### [Problem]
Carry on the piece below about running Pi‑AFDD drug discovery on Google Cloud, starting right after its last sentence.

Document extract: Begin

Pi‑AFDD on Google Cloud: Operationalizing AI-led Drug Discovery, End to End
To address this challenge, Persistent partnered with Google Cloud to operationalize Persistent’s Integrated AI for Drug Discovery (Pi‑AFDD), an end-to-end, AI-driven workbench for early-stage drug discovery. As described here, Persistent’s Pi‑AlphaFold Drug Discovery, Pi‑AFDD brings together target discovery, protein structure prediction, binding-site analysis, virtual screening and smart reporting in a unified workflow, helping teams move from disease hypothesis to validated in silico evidence with greater speed, traceability and repeatability.
By integrating advanced AI models, computational tools and governed cloud execution, Pi‑AFDD reduces manual handoffs, minimizes experimental effort and enables faster, data-led decisions across target identification, structure-based analysis and hit discovery.
To address the client’s protein‑modelling challenge, Persistent and Google Cloud provisioned specialised high‑performance infrastructure:
- Advanced GPU‑accelerated environments enabled successful prediction of large multi‑chain protein complexes
- High‑memory, compute‑intensive configurations enabled modelling of protein structures incorporating metal ions—capabilities that were not achievable with prior setups
What had previously been considered a “heavy lift” became feasible through the combination of Pi‑AFDD, deep computational biology, engineering expertise and Google Cloud’s scalable HPC capabilities.
Making AI’s Impact Upstream
Pi‑AFDD demonstrates significant potential impact across preclinical drug discovery. Industry benchmarks reinforce the scale of opportunity, with AI-first leaders reducing early discovery and candidate identification from four to five years to ~eight months in some cases.
Persistent’s proven approach is pillared on:
- Demonstrated ability to solve “hard” protein-modelling problems: Accuracy in predicting extremely large, complex transmembrane proteins (>4,000 amino acids) and multi‑chain structures (AlphaFold‑Multimer), including modelling with metal ions where prior setups failed.
- Deep computational biology and AI domain expertise: Strong research and pharma experience in know-how to operationalize advanced models in real discovery workflows (not just experimentation).

Document extract: End
Information shown: Begin

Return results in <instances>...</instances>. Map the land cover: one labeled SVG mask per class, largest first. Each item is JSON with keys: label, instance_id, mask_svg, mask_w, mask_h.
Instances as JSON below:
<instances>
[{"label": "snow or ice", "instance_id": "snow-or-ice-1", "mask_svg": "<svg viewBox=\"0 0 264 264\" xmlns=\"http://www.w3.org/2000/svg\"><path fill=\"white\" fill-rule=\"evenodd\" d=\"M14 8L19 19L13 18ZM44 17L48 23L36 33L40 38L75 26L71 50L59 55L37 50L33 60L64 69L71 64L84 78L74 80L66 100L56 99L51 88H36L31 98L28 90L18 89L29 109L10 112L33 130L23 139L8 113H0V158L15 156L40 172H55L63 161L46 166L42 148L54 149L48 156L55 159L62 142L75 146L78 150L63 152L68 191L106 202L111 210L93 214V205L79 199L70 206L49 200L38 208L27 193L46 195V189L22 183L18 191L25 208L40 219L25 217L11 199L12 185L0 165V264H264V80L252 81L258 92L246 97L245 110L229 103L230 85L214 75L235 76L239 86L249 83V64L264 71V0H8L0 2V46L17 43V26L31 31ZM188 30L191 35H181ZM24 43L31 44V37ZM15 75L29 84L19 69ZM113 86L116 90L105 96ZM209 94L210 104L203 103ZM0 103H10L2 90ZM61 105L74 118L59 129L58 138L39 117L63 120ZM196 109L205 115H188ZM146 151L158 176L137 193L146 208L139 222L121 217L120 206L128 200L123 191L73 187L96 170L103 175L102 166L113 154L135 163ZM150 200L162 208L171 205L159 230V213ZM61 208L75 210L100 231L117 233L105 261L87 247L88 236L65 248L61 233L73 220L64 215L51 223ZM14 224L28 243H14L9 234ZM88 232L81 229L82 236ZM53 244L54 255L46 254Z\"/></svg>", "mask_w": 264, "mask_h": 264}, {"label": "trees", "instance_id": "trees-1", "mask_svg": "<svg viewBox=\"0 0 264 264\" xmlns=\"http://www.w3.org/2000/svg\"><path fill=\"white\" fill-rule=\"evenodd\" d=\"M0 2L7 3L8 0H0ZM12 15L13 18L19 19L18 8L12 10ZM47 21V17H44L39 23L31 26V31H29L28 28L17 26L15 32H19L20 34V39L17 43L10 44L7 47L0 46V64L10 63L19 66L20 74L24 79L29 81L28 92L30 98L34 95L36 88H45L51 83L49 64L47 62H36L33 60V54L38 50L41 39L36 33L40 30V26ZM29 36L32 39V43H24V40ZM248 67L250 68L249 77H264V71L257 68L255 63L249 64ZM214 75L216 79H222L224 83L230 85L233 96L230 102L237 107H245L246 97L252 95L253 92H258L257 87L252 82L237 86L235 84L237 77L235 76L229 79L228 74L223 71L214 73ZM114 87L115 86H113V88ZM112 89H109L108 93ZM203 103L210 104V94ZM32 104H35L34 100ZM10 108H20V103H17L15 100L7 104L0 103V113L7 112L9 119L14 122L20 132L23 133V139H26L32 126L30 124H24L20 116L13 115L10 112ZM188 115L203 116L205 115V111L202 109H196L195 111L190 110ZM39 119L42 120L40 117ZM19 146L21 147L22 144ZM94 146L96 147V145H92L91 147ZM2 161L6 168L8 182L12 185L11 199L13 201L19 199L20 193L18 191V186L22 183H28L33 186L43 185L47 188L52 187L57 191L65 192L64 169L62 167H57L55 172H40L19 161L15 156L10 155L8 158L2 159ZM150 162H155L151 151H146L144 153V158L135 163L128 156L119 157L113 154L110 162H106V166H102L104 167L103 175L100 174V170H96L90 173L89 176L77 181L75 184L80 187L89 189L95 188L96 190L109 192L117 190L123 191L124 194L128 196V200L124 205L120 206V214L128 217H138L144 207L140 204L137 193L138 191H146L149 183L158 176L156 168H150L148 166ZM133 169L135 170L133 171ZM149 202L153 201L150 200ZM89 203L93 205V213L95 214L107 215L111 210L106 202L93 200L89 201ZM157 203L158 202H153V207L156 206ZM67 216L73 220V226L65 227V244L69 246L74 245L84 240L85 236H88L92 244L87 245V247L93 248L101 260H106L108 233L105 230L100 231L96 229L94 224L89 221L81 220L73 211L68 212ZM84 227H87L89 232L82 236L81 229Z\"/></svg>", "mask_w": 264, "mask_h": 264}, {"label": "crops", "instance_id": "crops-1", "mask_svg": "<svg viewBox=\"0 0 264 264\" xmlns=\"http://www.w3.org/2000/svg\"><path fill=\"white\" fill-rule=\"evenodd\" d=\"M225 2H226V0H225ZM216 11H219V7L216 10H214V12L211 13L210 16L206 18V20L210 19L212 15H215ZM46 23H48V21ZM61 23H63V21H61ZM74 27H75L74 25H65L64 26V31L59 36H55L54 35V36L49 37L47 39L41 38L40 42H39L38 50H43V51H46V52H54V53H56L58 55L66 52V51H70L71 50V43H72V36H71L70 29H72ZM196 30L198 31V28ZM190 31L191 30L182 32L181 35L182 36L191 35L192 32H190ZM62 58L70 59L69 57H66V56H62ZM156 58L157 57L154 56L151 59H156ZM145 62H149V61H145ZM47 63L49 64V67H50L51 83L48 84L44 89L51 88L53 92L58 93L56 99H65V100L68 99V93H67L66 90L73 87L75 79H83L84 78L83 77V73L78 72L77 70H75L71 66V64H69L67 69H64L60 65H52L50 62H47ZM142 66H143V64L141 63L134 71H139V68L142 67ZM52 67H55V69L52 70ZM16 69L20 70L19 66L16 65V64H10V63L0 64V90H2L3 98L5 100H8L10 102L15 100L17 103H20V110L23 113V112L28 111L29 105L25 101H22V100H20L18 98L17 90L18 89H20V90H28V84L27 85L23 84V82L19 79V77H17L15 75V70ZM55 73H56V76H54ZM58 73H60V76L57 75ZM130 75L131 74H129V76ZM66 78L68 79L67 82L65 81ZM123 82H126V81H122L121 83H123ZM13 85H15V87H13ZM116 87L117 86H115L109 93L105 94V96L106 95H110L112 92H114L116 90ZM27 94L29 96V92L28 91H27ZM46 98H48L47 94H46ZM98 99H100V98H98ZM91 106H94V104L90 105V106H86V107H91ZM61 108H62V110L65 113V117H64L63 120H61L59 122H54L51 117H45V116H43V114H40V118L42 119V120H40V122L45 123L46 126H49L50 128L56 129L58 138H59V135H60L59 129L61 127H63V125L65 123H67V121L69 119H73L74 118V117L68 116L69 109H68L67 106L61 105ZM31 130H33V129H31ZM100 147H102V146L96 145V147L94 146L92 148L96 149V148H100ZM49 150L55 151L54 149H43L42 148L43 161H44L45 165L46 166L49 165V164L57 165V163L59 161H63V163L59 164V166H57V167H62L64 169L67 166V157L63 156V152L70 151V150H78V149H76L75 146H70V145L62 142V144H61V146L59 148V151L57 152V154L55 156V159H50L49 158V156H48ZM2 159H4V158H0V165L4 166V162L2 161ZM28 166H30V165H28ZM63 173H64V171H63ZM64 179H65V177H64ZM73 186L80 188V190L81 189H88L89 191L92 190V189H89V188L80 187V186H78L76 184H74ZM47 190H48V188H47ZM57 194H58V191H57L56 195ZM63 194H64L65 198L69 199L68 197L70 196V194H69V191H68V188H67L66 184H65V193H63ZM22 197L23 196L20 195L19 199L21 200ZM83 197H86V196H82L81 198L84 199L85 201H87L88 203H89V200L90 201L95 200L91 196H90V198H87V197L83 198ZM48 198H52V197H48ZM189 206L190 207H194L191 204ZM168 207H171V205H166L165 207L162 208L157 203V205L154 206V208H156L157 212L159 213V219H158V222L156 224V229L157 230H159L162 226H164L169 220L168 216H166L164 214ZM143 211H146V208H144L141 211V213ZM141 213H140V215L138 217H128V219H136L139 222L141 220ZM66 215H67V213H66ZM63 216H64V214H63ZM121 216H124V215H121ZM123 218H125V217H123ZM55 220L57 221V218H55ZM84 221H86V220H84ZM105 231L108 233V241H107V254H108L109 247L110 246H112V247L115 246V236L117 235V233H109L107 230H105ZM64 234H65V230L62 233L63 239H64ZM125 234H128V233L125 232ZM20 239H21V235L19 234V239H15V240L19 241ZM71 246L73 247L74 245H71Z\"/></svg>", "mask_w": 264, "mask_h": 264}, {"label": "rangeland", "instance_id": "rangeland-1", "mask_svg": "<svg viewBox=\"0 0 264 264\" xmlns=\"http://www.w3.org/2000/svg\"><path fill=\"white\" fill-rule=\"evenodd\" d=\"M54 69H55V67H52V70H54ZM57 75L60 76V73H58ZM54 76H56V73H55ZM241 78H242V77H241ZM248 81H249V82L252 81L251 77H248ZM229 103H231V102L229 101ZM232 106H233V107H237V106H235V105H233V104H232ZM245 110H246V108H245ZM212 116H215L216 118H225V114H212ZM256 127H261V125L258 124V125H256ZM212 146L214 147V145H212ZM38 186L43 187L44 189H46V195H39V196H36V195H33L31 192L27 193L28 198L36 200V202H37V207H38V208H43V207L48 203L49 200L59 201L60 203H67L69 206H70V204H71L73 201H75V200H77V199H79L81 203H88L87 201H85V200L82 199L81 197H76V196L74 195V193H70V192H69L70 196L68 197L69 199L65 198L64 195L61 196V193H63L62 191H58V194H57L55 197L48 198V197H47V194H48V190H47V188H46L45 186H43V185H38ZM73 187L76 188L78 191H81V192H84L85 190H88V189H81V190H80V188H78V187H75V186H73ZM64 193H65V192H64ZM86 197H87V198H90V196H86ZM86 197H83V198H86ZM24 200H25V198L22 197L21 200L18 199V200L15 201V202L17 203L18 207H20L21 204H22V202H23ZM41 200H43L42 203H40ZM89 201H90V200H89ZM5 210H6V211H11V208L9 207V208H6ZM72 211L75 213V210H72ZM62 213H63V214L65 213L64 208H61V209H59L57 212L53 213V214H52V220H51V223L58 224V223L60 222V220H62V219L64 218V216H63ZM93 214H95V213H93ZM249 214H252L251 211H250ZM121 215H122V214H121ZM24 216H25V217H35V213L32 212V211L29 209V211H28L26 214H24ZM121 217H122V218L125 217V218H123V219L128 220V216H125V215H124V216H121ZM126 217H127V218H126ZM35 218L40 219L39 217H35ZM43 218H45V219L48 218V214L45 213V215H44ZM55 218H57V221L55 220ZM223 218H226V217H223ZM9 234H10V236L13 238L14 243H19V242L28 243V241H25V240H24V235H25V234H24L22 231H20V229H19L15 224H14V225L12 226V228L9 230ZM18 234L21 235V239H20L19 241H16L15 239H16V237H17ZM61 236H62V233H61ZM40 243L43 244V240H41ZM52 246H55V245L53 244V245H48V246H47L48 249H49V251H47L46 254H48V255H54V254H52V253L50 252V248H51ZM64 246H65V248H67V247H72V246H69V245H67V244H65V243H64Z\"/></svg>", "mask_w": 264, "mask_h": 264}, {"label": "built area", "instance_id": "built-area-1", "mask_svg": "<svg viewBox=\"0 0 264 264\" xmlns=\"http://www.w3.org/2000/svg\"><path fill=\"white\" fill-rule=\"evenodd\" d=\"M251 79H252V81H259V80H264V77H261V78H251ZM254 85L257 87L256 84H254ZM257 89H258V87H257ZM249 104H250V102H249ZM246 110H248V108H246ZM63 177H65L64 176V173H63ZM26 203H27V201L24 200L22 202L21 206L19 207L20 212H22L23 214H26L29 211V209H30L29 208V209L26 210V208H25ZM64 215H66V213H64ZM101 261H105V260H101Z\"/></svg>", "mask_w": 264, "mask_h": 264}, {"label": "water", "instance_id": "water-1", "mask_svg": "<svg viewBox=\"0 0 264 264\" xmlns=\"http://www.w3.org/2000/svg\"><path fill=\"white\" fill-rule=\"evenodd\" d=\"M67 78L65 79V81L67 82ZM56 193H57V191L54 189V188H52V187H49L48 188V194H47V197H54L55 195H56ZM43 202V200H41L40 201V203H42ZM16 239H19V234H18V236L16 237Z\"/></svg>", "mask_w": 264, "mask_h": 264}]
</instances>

Information shown: End

### [Written reply]
- Cloud-scale HPC enablement on Google Cloud: Expertise in selecting and provisioning specialized infrastructure (e.g., a2‑ultragpu‑1g, m4‑ultramem‑224, c4d‑standard‑192) to remove compute bottlenecks and make previously infeasible workloads practical.
- End-to-end delivery with hyperscaler partnership: Joint execution with Google Cloud from idea to pilot, combining architecture guidance, scalable services and production-ready delivery—critical because value is increasingly captured by teams that can move beyond pilots into scaled adoption.
- Automation that improves throughput and traceability: Smart report builder streamlines documentation and insight generation across the workflow, supporting repeatability and faster stakeholder reviews.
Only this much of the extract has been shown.